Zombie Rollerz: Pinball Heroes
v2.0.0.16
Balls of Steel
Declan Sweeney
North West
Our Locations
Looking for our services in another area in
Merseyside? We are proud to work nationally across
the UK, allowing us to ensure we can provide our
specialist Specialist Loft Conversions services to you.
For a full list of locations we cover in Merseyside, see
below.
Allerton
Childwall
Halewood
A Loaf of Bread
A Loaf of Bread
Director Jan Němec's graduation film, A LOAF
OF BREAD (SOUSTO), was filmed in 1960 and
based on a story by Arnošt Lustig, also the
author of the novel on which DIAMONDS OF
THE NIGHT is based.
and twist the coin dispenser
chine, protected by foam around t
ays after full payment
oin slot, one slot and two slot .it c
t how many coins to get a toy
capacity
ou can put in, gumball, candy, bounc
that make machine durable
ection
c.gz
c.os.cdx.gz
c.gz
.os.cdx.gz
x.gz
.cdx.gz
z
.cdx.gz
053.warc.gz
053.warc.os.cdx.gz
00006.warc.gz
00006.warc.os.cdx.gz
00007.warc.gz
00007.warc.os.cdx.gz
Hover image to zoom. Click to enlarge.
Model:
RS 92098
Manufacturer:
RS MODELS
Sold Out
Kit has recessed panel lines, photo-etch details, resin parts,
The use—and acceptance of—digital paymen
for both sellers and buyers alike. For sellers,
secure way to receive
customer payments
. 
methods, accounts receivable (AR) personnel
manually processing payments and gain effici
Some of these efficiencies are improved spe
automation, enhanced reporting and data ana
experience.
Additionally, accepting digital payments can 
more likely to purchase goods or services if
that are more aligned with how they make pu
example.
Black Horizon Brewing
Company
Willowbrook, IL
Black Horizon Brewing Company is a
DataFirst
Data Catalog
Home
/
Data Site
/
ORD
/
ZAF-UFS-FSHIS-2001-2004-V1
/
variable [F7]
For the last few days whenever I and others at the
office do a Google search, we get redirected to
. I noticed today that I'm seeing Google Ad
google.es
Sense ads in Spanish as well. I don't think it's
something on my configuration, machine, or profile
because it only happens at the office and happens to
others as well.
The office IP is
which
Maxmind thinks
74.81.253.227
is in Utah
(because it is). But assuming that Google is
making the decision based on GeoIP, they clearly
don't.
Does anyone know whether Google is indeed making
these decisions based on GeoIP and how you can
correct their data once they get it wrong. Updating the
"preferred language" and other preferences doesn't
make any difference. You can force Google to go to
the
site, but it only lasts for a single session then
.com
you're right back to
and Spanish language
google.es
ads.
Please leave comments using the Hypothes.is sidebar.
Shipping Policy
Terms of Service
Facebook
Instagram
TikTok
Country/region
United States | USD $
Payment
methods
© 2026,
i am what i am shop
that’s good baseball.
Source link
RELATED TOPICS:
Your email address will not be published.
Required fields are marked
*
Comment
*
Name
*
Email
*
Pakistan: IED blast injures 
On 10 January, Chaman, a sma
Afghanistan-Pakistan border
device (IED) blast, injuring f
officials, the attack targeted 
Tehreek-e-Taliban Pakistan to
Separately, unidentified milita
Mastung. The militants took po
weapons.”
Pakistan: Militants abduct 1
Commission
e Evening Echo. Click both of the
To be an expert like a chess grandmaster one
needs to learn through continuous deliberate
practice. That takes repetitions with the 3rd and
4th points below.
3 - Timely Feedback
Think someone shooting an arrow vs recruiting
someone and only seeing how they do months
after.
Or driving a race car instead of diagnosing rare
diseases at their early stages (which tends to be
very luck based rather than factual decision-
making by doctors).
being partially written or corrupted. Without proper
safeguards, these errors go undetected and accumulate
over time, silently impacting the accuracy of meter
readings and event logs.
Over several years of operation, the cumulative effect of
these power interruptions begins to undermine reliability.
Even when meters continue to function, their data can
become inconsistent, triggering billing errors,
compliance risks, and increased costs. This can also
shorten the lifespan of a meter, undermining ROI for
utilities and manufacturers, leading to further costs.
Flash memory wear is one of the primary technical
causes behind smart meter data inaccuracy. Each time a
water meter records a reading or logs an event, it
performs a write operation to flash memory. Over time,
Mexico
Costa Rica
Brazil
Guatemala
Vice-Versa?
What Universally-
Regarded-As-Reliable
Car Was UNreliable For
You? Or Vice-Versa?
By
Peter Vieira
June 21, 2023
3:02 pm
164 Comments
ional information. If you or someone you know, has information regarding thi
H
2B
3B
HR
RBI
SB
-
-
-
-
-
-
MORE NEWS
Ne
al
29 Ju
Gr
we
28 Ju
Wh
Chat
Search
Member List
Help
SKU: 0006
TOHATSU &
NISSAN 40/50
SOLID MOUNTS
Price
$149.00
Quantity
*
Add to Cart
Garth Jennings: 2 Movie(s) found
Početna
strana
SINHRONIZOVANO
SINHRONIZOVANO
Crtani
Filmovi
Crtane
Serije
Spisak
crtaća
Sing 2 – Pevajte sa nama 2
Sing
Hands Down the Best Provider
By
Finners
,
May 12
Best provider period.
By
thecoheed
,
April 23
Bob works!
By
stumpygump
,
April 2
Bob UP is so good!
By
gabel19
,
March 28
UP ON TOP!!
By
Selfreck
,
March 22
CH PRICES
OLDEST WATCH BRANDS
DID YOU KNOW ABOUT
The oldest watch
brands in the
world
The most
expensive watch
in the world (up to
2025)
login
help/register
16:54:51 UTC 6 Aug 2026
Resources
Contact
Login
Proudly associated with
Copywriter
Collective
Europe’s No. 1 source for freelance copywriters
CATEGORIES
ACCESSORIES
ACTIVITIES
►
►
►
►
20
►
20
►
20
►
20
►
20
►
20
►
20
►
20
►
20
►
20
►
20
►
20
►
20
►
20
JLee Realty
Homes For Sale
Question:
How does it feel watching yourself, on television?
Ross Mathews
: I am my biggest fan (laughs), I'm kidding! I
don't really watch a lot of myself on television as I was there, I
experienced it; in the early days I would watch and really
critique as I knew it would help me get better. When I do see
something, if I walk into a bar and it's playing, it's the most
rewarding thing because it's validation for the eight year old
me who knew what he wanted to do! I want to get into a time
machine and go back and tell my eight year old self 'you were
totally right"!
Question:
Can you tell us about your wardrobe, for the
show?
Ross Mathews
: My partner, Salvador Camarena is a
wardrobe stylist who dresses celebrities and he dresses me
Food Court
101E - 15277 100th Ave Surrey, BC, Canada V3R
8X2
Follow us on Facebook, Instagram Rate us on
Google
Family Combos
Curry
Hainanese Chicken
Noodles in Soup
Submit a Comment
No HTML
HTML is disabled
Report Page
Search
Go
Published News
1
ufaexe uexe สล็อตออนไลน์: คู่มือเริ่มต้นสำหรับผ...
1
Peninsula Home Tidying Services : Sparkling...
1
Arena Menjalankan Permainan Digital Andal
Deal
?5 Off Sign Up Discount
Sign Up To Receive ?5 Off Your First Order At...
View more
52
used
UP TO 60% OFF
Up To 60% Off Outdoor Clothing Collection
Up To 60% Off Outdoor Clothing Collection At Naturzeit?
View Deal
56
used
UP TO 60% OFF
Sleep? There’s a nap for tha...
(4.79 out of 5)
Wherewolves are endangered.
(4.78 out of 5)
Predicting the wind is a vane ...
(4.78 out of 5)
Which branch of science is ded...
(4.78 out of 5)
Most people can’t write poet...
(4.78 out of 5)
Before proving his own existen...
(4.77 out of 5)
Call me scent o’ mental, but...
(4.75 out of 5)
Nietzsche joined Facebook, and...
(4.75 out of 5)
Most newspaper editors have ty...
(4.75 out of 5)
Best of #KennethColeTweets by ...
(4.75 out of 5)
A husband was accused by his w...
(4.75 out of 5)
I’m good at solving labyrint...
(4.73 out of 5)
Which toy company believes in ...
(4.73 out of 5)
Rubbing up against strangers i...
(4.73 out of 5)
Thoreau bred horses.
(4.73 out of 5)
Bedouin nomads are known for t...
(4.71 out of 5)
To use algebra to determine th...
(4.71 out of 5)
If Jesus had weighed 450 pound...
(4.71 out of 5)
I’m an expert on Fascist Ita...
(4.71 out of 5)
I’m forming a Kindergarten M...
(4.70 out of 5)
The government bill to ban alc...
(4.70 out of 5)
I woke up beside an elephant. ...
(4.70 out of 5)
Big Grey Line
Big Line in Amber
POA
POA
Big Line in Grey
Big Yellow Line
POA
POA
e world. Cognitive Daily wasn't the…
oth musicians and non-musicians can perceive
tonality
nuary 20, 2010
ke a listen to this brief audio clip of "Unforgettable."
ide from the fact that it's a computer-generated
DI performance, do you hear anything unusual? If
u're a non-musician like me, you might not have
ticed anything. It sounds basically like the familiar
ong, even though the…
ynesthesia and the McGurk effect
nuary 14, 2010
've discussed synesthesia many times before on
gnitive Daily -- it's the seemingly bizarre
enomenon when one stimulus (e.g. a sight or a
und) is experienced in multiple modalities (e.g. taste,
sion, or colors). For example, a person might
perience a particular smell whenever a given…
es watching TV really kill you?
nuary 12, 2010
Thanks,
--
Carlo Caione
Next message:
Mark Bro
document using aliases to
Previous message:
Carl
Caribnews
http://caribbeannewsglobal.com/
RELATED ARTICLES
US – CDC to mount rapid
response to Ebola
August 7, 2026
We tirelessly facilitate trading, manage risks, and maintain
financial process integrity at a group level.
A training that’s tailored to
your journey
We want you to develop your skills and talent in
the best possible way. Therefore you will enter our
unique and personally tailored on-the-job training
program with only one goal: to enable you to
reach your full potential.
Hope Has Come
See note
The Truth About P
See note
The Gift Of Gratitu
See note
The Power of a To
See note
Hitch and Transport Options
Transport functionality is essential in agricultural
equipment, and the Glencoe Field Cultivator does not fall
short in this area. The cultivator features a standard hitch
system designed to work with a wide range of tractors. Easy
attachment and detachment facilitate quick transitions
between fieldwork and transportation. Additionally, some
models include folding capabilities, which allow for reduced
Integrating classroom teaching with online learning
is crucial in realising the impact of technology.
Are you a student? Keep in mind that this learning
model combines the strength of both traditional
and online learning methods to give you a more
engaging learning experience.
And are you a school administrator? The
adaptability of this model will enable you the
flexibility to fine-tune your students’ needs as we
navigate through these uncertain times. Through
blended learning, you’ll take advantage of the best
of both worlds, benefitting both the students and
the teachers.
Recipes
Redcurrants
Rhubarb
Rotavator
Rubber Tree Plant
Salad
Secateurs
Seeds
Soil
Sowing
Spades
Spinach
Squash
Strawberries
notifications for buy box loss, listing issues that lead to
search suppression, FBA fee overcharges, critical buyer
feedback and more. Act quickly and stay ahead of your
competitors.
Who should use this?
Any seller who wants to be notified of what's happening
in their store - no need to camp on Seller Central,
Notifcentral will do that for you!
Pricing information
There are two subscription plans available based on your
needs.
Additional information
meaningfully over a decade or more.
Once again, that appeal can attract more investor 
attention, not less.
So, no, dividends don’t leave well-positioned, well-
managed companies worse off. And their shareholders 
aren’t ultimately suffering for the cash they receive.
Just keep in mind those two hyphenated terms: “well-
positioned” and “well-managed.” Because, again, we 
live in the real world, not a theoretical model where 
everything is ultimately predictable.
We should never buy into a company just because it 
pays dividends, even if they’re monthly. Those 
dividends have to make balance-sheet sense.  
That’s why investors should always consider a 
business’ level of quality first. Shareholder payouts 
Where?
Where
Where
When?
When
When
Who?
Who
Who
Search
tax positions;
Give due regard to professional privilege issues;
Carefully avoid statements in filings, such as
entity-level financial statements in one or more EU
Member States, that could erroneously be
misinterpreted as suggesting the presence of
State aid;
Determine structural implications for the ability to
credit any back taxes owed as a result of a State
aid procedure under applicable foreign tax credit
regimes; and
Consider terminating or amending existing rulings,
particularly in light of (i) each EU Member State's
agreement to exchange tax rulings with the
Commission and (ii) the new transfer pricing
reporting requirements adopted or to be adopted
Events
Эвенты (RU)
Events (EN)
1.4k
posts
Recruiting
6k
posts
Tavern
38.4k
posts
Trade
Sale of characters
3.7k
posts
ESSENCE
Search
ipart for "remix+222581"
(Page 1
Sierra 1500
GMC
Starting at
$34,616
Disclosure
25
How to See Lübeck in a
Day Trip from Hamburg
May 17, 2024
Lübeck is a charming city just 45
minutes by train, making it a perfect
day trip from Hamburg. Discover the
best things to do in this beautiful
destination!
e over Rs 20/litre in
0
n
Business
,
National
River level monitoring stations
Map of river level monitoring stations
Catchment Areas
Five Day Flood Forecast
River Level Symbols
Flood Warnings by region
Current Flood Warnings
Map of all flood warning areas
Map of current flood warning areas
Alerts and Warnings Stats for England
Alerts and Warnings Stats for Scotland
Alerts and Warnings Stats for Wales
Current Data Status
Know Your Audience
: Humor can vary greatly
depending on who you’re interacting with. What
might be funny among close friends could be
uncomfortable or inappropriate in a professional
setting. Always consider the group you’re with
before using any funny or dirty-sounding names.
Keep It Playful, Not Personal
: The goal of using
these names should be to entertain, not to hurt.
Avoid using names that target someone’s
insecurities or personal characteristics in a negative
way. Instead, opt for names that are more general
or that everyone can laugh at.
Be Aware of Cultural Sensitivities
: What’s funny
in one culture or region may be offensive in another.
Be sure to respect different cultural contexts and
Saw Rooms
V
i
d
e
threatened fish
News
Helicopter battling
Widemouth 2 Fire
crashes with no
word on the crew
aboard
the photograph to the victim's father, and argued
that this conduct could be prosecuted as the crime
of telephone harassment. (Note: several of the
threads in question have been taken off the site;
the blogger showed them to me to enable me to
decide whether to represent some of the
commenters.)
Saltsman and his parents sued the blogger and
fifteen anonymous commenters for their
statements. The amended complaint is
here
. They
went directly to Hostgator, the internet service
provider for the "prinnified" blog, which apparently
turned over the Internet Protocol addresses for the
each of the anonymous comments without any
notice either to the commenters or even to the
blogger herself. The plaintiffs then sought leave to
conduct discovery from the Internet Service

= = = = =

## ABOUT THIS TASK
Write out verbatim every line from the beginning of the listing through the line containing "the UK, allowing", inclusive.

## REPLY
Zombie Rollerz: Pinball Heroes
v2.0.0.16
Balls of Steel
Declan Sweeney
North West
Our Locations
Looking for our services in another area in
Merseyside? We are proud to work nationally across
the UK, allowing us to ensure we can provide our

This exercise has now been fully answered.